Traditional Sampling Methods, Enhanced Sampling Techniques and Methodological Comparisons
As election fever grips the UK but also in whole Europe, with numerous countries heading to the polls, the demand for accurate and reliable polling data is at an all-time high.
The Boundary Commissions for England, Scotland, Wales, and Northern Ireland have recently reviewed the UK’s constituency boundaries to ensure fair representation by making constituencies roughly equal in size and preserving local connections. These revisions took into account population fluctuations and changes in electoral ward boundaries. Their final recommendations were published in June 2023, and the updated boundaries will be implemented in the 2024 UK general election.
With approximately 90% of constituencies undergoing various modifications, it’s crucial to consider effective sampling methods for UK election polls. In this context, we explore 3 prominent options: the traditional listed sample, the traditional Random Digit Dialing (RDD) method and the enhanced RDD sample.
The United Kingdom comprises 650 parliamentary constituencies, each represented by a Member of Parliament (MP) in the House of Commons. Recent amendments to constituency boundaries have seen some wards transferred between constituencies, while other changes have been more extensive, including minor boundary adjustments and even the dissolution of constituencies, leading to the creation of new ones.

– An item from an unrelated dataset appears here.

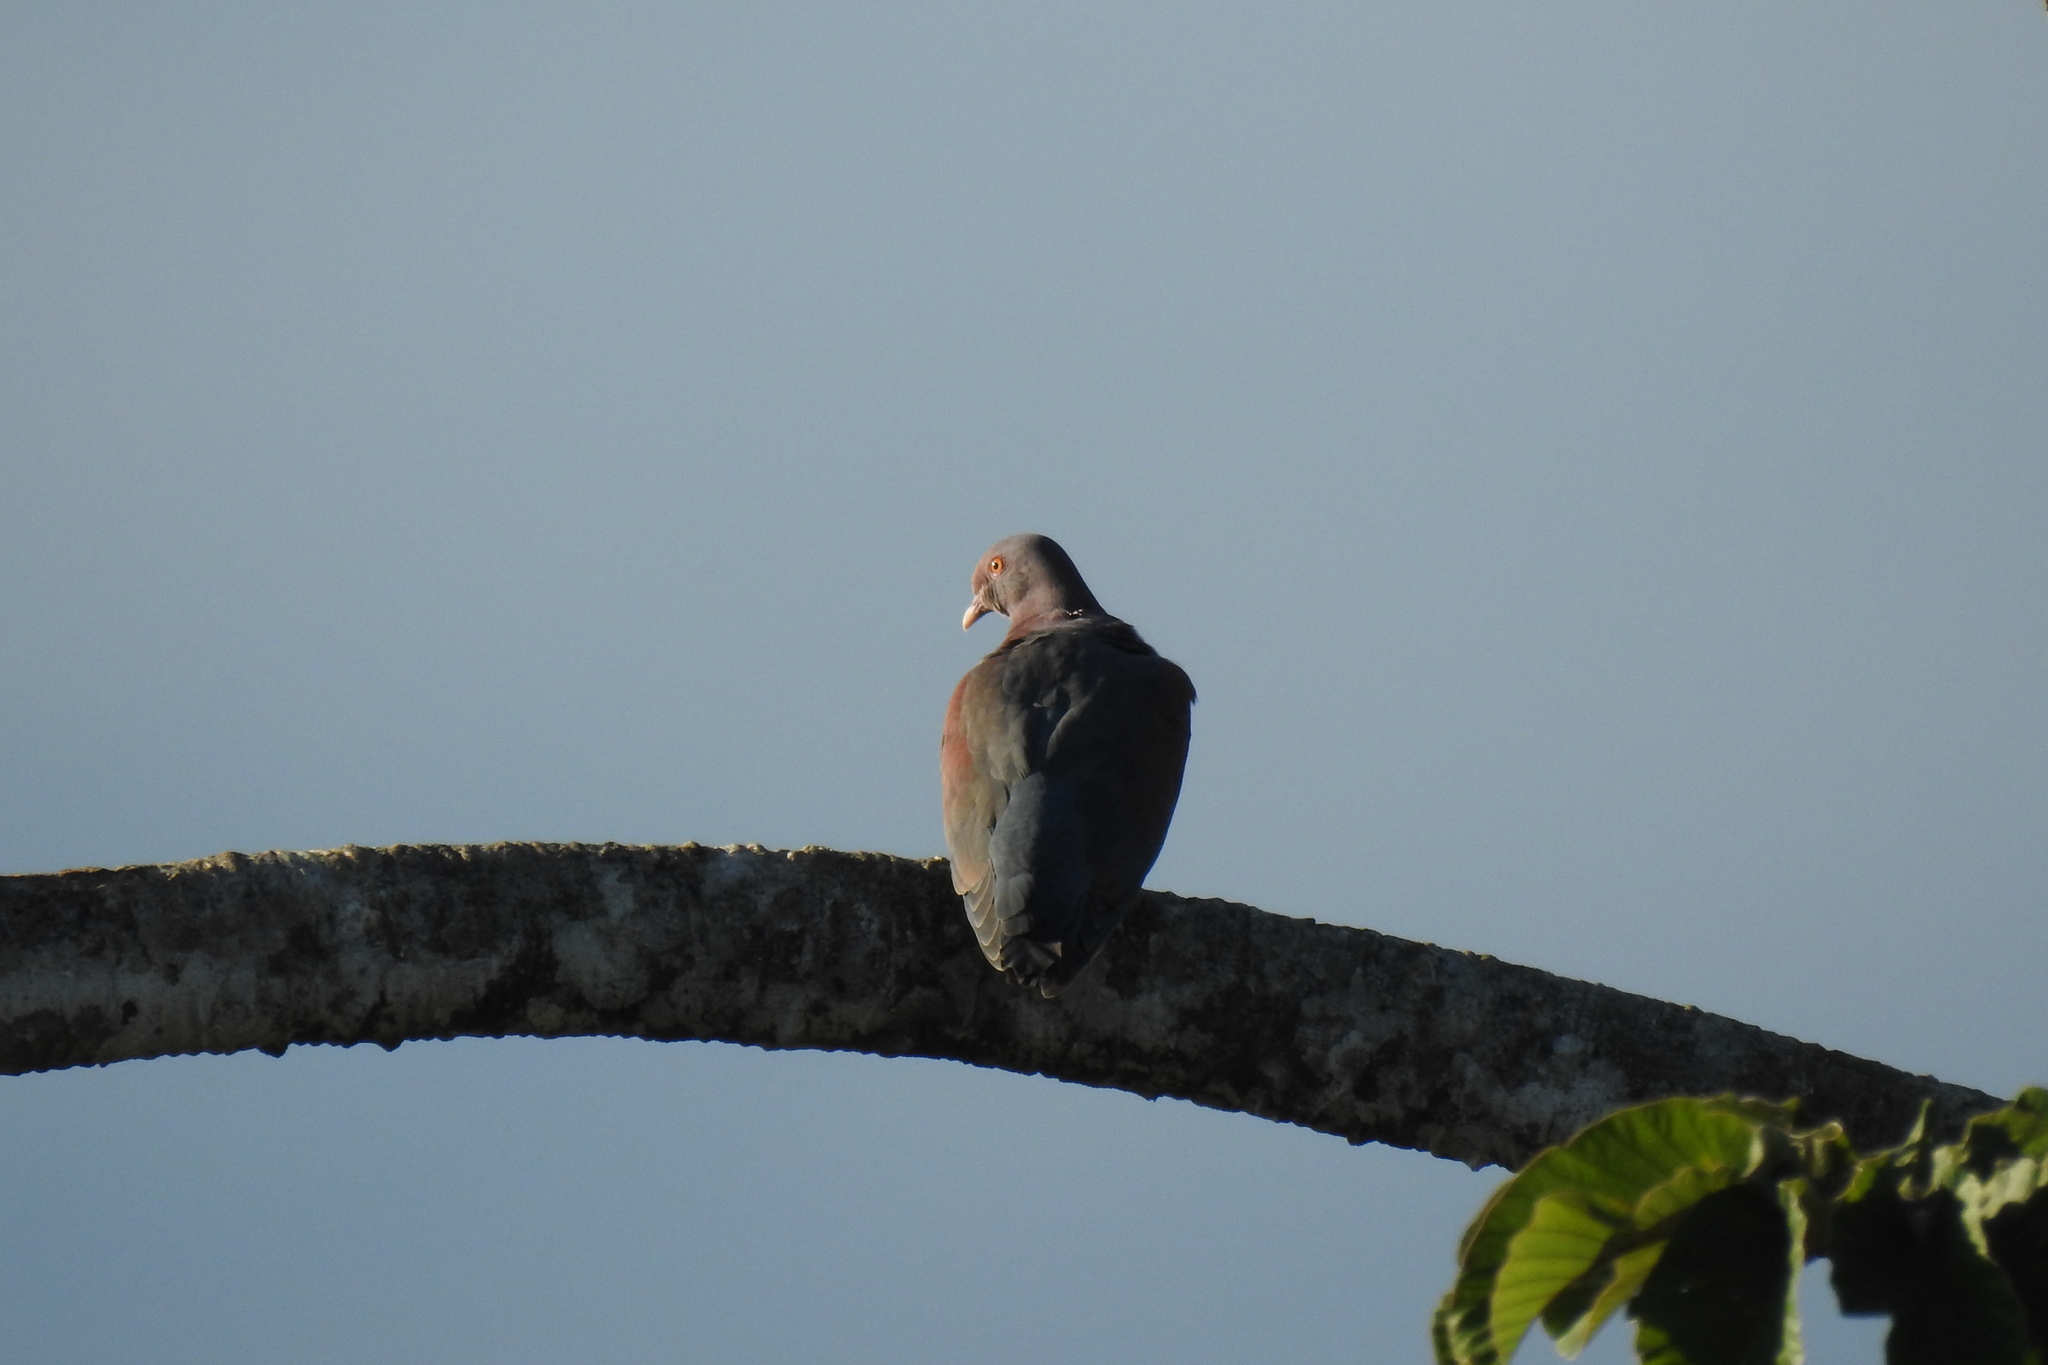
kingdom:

The electorate quota is the average number of voters each constituency should have if evenly distributed across the UK. Variations in voter numbers are due to population changes and more flexible rules that allow for different quotas and greater discretion to account for local geography or community ties.
Listed sample v.s. RDD sample
Listed samples, commonly employed in election polling, typically focus on reaching eligible and registered voters through predefined lists. However, these lists may overlook individuals not captured within their parameters or contain outdated information, leading to potential inaccuracies in the sampling process. In contrast, RDD (Random Digit Dialing) samples for election polling offer a more impartial approach, as every phone number within the sampled area has an equal chance of being selected. This method significantly reduces bias arising from unclear sources and ensures a more comprehensive coverage of the population. Moreover, RDD samples are particularly valuable for capturing underrepresented demographics, such as the younger population aged 18-29, who may not be adequately reached through traditional sampling methods. By incorporating RDD sampling, election polls can enhance their accuracy and inclusivity, better reflecting the diverse electorate.

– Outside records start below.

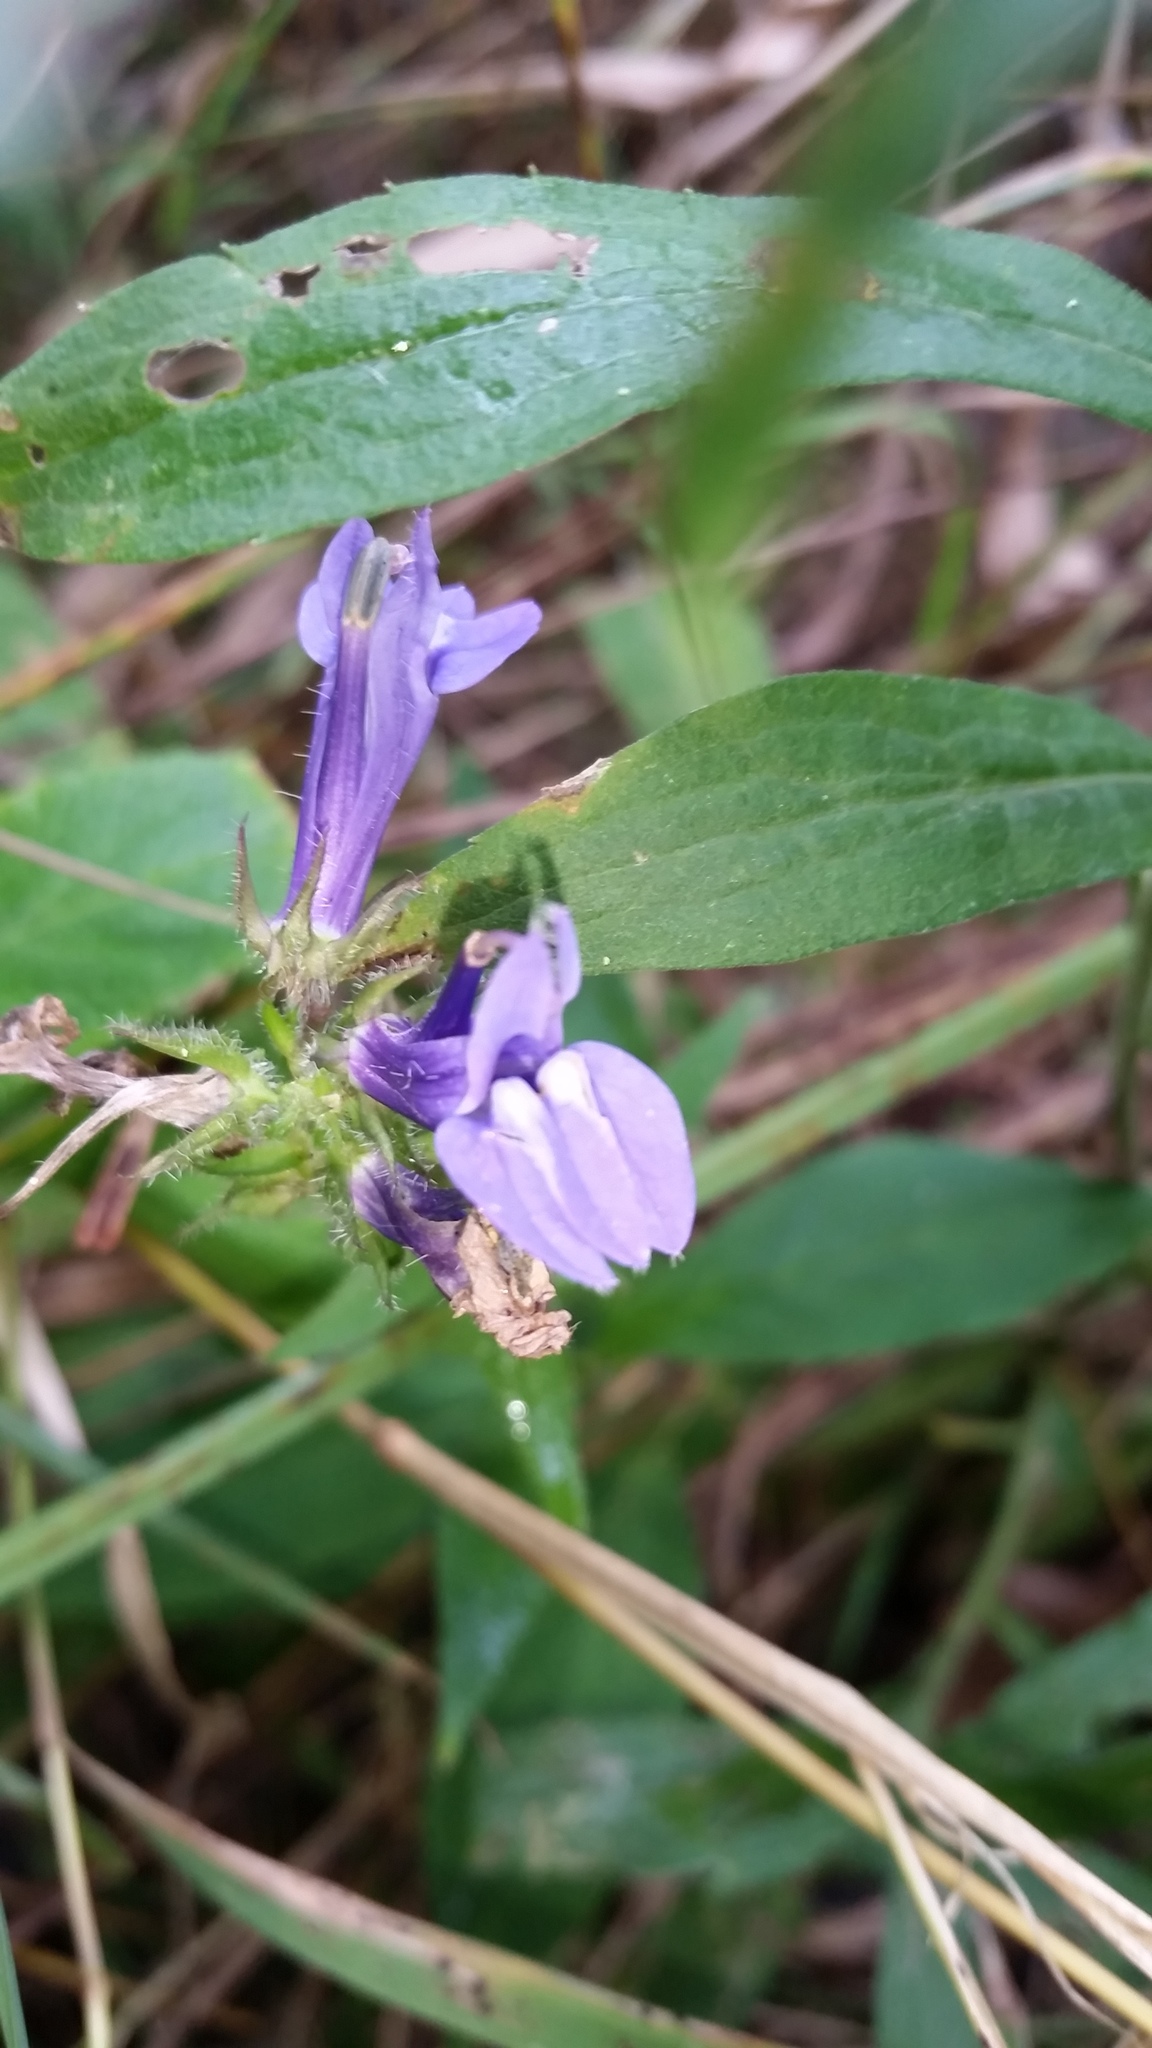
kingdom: Plantae
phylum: Tracheophyta
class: Magnoliopsida
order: Asterales
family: Campanulaceae
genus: Lobelia
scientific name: Lobelia siphilitica
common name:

Random Digit Dialing (RDD) is also a common method used to select survey participants by randomly generating phone numbers and contacting individuals for surveys or polls. While RDD aims for unbiased representation, combining it with social media data can boost representativeness.
Mobile RDD facilitates wider outreach, especially among younger voters who are more likely to use mobile devices as their primary communication tool. On the other hand, RDD landlines are more suitable for reaching older demographics or rural populations where landline telephones are still prevalent. The choice between the two methods impacts the demographic composition and targeting level of the sample. Mobile RDD tends to capture a more diverse and younger demographic, while RDD landline may skew towards older and more rural populations. Consequently, understanding the demographic characteristics and communication preferences of the target population is crucial in selecting the appropriate sampling method for election polls.
Big Data enriched RDD sample
A ‘Big Data enriched RDD sample’ merges RDD with insights from social media platforms. This method supplements RDD’s demographic data with additional information from social media profiles, providing a more nuanced view of the target population. By tapping into social media, researchers gain insights into demographic subgroups, including hard-to-reach younger audiences aged 18-29. This approach improves the sample’s accuracy and ensures a more comprehensive understanding of the population.
While RDD sampling stratified at the constituency level faces significant challenges in the current electoral landscape of the UK. Using RDD samples stratified at the constituency level is not the most effective method for sampling the UK for election polls. Constituency boundaries are composed of wards, which are administrative divisions within cities or boroughs. Constituency boundaries often cut across wards, creating complexities in accurately stratifying samples. This can lead to underrepresentation or overrepresentation of certain areas within a constituency. Wards, being administrative divisions, do not align neatly with the UK numbering plan and the demographic and social characteristics of the electorate, leading to potential biases in sampling.
Quota v.s. Probability-Based
Quota sampling and probability-based sampling are two distinct methodologies used in election polling in the UK. Quota sampling involves selecting participants to match specific demographic characteristics, ensuring the sample reflects the population’s diversity. This method is quicker and less expensive but can introduce biases as it relies on the judgement of the interviewer. In contrast, probability-based sampling ensures that every individual in the population has a known and non-zero chance of being selected, resulting in a more statistically robust and unbiased sample. While more time-consuming and costly, probability-based sampling provides more reliable results, making it the preferred method for accurate election polls in the UK.
Exploring alternative approaches such as using an enhanced RDD and listed sample can help pollsters achieve more accurate and representative samples. By leveraging B2C data, which can be enriched with demographic and geographic information, pollsters can create a more precise and targeted sampling framework. This approach can overcome the limitations of traditional RDD sampling by ensuring that the sample better reflects the actual distribution and characteristics of the electorate within each constituency.